Paul Dirac  – One of St John’s most notable Professor’s, having won the Nobel Prize for Physics in 1933 and made fundamental contributions to the early development of quantum dynamics and quantum electrodynamics. Dirac was the Lucasian Professor of Mathematics in Cambridge and was a meticulously precise individual, once saying ‘I was taught at school never to start a sentence without knowing the end of it’ and complaining of poetry that ‘The aim of science is to make difficult things understandable in a simpler way; the aim of poetry is to state simple things in an incomprehensible way.

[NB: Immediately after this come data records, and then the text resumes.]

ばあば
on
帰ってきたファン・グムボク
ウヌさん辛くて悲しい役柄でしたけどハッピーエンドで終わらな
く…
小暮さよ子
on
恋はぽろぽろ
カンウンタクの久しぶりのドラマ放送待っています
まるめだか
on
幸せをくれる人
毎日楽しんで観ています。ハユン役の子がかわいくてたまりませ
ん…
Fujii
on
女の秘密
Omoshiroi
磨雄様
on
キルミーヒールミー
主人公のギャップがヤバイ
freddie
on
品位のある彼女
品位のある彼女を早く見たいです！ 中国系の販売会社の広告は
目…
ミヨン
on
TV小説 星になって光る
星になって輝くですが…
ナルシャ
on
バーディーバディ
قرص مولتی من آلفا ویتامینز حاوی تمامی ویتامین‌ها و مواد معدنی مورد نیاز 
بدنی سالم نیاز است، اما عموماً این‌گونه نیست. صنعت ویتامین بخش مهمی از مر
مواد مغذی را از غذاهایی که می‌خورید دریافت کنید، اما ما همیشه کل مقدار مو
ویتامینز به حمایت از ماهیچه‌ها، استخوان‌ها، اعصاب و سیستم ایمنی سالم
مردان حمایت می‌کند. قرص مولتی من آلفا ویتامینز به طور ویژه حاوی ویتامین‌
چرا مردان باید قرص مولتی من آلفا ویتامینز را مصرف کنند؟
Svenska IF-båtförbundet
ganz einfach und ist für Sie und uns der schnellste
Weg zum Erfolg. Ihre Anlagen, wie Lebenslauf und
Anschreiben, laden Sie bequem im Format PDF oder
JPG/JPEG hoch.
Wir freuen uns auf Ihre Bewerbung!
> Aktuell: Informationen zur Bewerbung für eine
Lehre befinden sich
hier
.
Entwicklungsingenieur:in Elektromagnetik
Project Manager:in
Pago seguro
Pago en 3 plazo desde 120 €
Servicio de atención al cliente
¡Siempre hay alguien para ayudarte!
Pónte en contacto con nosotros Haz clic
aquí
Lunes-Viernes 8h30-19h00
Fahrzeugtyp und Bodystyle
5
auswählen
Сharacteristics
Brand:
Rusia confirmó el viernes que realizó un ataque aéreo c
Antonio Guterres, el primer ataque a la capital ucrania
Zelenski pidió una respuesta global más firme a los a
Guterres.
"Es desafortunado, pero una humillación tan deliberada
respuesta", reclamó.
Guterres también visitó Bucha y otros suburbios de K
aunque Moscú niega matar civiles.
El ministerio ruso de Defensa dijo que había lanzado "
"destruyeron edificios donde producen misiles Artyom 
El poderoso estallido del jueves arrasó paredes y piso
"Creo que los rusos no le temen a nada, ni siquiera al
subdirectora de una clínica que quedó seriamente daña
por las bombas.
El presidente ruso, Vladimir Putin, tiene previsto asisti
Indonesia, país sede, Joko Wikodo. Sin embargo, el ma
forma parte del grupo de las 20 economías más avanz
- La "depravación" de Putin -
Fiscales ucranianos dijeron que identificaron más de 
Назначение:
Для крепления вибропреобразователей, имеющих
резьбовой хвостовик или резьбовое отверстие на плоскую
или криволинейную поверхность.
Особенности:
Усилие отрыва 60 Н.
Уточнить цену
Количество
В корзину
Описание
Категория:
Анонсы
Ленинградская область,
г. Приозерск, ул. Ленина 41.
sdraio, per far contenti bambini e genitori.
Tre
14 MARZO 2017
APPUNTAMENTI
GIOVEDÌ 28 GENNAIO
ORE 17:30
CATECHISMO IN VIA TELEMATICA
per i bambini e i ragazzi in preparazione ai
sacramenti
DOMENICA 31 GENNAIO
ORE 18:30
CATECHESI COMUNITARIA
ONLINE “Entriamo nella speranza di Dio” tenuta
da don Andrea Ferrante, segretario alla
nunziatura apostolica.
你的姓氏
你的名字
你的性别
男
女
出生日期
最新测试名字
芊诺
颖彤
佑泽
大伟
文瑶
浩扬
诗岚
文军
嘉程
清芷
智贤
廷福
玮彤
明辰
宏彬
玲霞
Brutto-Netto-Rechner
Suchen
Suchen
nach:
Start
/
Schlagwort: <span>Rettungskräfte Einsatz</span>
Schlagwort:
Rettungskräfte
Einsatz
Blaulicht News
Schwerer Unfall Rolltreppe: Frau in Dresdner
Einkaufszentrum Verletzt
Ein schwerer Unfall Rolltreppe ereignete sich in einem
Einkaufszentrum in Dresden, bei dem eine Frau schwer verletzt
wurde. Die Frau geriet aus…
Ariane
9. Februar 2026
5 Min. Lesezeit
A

The two are incompatible’.

HRH Prince William – Our future King studied Estate Management at St Johns College and retains very close ties with Cambridge University. He attended seminars and lectures with other students as part of a “bespoke” course which helped him prepare for his future role in charge of the Duchy of Cornwall, which he will inherit when his father becomes king.

Landmarks of note at St Johns College

The Wren Bridge

The Wren bridge, also known as the Kitchen Bridge or the Old Bridge at St John’s. Designed by Sir Christopher Wren who also designed St Paul’s Cathedral in London. The crossing lies south of the Bridge of Sighs and was a replacement for a wooden bridge that had stood on the site since the foundation’s early days as a hospital.